This was Ewa Kupiec's South Bank debut, and the Polish pianist was obviously out to impress: she chose to end the concert with Stravinsky's Three Movements from Petrushka, apparently the only work the composer wrote that even he couldn't play. Yet for all the effort Kupiec expended on this and a demanding first half, it was the least showy work in which she made the greatest impression.
She began with Chopin's Sonata No 2 in B flat minor, its opening passage a churn of notes with spiky accents picked out in a way that left the rhythm unsettled. Yet she had the reserves left to create a sustained climax of surprising intensity, and the famous funeral march brought a steady crescendo that made the piano's frame ring. However, the fourth movement, elusive at the best of times, became here a shapeless scramble, blurred by her insistent use of the sustaining pedal.
Liszt's Funerailles was a good companion piece, and brought a vivid depiction of violent death as the music peaked, staggered and slowed. But again, the most involved passages found Kupiec's playing turning harsh and frenzied. And the bedazzlements of Petrushka stretched her to her limits.

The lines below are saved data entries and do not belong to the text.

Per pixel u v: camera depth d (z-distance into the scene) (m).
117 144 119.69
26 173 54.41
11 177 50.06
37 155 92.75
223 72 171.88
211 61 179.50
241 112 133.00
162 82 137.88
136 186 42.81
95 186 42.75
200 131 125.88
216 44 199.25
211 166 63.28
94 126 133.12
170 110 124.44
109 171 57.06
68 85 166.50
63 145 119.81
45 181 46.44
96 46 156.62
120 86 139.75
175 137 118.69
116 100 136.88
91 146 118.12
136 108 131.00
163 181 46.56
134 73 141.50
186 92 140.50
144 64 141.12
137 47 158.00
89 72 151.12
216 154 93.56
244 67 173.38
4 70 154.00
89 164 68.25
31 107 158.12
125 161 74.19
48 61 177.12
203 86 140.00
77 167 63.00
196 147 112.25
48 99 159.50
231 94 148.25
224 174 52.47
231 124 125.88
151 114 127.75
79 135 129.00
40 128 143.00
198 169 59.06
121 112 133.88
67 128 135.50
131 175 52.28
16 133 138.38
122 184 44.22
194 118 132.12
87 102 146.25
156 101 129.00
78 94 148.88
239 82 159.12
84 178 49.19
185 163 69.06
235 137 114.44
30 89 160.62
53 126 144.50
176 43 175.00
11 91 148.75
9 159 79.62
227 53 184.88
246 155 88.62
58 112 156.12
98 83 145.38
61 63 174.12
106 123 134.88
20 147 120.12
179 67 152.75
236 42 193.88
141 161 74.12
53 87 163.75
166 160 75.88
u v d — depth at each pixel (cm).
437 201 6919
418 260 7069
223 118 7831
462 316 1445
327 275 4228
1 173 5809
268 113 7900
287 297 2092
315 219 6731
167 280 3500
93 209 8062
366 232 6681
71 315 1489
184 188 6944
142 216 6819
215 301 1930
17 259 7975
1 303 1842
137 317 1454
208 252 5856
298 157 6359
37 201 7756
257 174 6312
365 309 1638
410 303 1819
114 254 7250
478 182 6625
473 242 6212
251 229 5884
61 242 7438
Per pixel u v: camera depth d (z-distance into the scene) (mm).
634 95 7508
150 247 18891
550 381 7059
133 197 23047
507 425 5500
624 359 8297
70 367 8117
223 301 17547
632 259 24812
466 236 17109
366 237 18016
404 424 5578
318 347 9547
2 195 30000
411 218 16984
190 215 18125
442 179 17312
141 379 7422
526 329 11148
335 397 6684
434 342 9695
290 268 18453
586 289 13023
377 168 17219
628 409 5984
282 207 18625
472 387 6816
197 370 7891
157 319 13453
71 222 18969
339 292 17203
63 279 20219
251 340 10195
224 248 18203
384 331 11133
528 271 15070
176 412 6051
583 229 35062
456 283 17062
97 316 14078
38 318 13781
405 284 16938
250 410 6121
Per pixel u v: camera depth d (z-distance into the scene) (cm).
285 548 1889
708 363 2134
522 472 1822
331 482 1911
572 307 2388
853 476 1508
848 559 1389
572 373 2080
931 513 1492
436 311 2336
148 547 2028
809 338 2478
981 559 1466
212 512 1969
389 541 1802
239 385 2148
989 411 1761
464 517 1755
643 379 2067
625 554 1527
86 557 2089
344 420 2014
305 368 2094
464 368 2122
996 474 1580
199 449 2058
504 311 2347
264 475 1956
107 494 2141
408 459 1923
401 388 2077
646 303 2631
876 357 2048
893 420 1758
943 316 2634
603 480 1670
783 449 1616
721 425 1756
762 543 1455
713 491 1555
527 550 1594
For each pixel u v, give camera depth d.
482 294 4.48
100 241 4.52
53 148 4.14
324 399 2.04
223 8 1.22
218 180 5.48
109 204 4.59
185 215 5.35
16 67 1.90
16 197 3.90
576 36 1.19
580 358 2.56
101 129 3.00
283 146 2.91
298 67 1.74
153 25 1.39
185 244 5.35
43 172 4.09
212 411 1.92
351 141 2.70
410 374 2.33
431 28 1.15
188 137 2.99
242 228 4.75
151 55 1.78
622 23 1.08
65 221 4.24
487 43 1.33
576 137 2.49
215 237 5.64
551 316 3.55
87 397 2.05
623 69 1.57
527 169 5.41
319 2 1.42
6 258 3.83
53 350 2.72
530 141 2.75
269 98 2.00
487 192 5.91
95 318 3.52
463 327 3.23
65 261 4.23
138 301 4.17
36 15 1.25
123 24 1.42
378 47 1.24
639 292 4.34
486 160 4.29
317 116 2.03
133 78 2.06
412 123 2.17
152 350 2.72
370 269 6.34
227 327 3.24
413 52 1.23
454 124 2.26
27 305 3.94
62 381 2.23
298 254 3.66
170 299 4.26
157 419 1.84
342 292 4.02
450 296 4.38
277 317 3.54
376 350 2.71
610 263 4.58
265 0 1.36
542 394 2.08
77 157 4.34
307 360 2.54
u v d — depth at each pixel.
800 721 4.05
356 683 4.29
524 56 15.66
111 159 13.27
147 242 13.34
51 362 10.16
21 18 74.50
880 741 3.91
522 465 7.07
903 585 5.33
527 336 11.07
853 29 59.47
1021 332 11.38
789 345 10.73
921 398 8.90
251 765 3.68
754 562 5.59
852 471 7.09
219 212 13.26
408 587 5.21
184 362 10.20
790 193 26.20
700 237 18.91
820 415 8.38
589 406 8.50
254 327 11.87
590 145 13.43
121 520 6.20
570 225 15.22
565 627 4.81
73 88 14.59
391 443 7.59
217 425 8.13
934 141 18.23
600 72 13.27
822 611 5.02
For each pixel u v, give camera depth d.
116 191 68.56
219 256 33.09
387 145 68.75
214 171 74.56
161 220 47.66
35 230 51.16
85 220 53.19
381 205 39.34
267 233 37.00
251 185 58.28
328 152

Thank goodness, then, for Debussy's Children's Corner - technically a doddle next to all this, but providing a breath of fresh air, and a vehicle in which Kupiec's powerfully vivid musical imagination could at last take flight. If played whimsically, these pieces can seem slight, but Kupiec, approaching them with the earnest solemnity of childhood, caught them spot on, giving Jimbo's Lullaby a solemn, angular lilt and making Golliwog's Cakewalk into a loping knees-up. Her Paderewski encore, which went with a Polish swing, found her similarly relaxed - and none of the flamboyant works before it could quite match up.